Cultura nefasta

Maioria do STF decide que inquérito que apura ‘fake news’ é válido

Ao votar, o ministro Alexandre de Moraes afirmou que a liberdade de expressão – invocada por extremistas bolsonaristas – não se confunde com ameaça, coação e atentado

Nelson Jr./SCO/STF
Nelson Jr./SCO/STF
O ministro Dias Toffoli chega ao plenário para dirigir sessão virtual que decidiu pela validade do inquérito que pode complicar situação de Bolsonaro no cargo

São Paulo – O Supremo Tribunal Federal formou maioria a favor da validade do inquérito das fake news, ao retomar o julgamento, suspenso na semana passada. A votação está 8 a 0 pela continuidade do inquérito, com posicionamento dos ministros Edson Fachin (relator da ação ajuizada pela Rede contra o inquérito), Alexandre de Moraes (relator do inquérito), Luís Roberto Barroso, Rosa Weber, Luiz Fux, Cármen Lúcia, Ricardo Lewandowski e Gilmar Mendes.

O julgamento foi suspenso e deve ser retomado na próxima quarta-feira (24). Faltam votar os ministros Marco Aurélio, Celso de Mello e Dias Toffoli, presidente do STF. Mesmo com maioria formada, nenhum julgamento de plenário pode ser considerado definitivo antes do resultado final ser proclamado, mas dificilmente uma maioria formada é revertida, o que exigiria uma reviravolta e mudança de votos improváveis e raras.

Ao votar, pela manhã, Alexandre de Moraes afirmou que a liberdade de expressão não se confunde com ameaça, coação e atentado. A liberdade de expressão tem sido invocada pelos bolsonaristas de extrema direita para justificar os ataques ao STF e ministros.

Ameaças

Moraes citou mensagens enviadas por “militantes” contra a Suprema Corte. “Que estuprem e matem as filhas dos ordinários ministros do Supremo” foi uma delas. “Em nenhum lugar do mundo isso é liberdade de expressão. Isso é bandidagem. Isso é criminalidade”, disse em seu voto.

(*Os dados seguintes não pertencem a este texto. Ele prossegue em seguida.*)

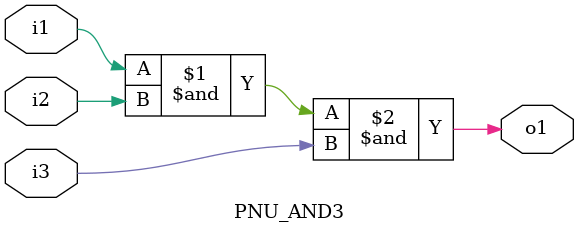
<source format=v>
/***********************
*
* Jong-gyu Park
* pjk5401@gmail.com
* 2016/09/02
*
***********************/

module PNU_AND3(i1, i2, i3, o1);
    input i1, i2, i3;
    output o1;
    assign o1 = i1 & i2 & i3;
endmodule
</source>
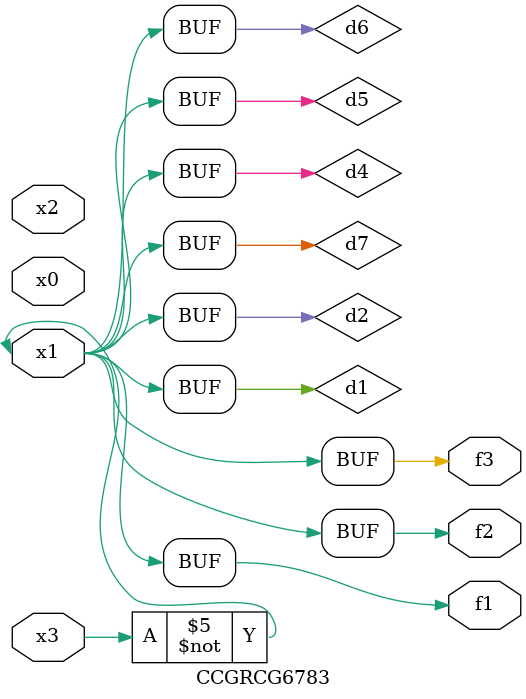
<source format=v>
module CCGRCG6783(
	input x0, x1, x2, x3,
	output f1, f2, f3
);

	wire d1, d2, d3, d4, d5, d6, d7;

	not (d1, x3);
	buf (d2, x1);
	xnor (d3, d1, d2);
	nor (d4, d1);
	buf (d5, d1, d2);
	buf (d6, d4, d5);
	nand (d7, d4);
	assign f1 = d6;
	assign f2 = d7;
	assign f3 = d6;
endmodule

</source>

“Quanto custa atirar a queima roupa nas costas de cada ministro filha da puta do STF que queira acabar com prisão em segunda instância? Se acabarem com prisão em segunda instância só nos resta jogar combustível e tocar fogo no plenário com ministros barbies dentro”, continuou o relator do inquérito, mencionando outra ameaça.

A “coordenadora” do grupo neofascista “300 do Brasil”, Sara Winter, presa na segunda-feira (15), chegou a fazer ameaças diretas a Moraes. “A gente vai descobrir os lugares que o senhor frequenta, quem são as empregadas domésticas que trabalham para o senhor. A gente vai descobrir tudo da sua vida, até o senhor pedir para sair”, disse, entre outras ameaças.

Instituições

Gilmar Mendes também mencionou as “graves ameaças à vida de ministros do Supremo e seus familiares”, especialmente o próprio Moraes. Segundo Gillmar, citando doutrina norte-americana, fake news provocam forte impacto sobre as instituições republicanas dos Estados Unidos. Ele citou uma “cultura nefasta” os ataques ao tribunal incentivado por fake news.

A tensão entre o governo Jair Bolsonaro e o STF tem subido a cada semana, e, desde segunda-feira, atingiu seu ponto máximo. Depois da prisão de Sara Winter, no dia seguinte foram executados, pela PF, 21 mandados de busca e apreensão contra aliados do presidente Jair Bolsonaro, por determinação de Alexandre de Moraes.

Na mesma terça, foi divulgado que Moraes mandou quebrar sigilos fiscais e bancários de 10 deputados e um senador apoiadores de Bolsonaro. Bolsonaro reagiu à quebra de sigilo dos aliados, mais uma vez, com seu linguajar característico, com ameaças veladas ou diretas.

“Em 1970, eu já estava na luta armada e conheço tudo o que está acontecendo no Brasil”, disse. “Eu não vou ser o primeiro a chutar o pau da barraca. Eles estão abusando. Isso está a olhos vistos. O ocorrido no dia de ontem, no dia de hoje, quebrando sigilo de parlamentares, não tem história nenhuma visto numa democracia por mais frágil que ela seja. Então, está chegando a hora de tudo ser colocado no devido lugar”, ameaçou o chefe do Executivo.

Na opinião do cientista político Roberto Amaral, a grande preocupação do bolsonarismo são as apurações em torno das fake news. Isso porque são objeto não só do inquérito no STF como também de uma CPMI no Congresso Nacional.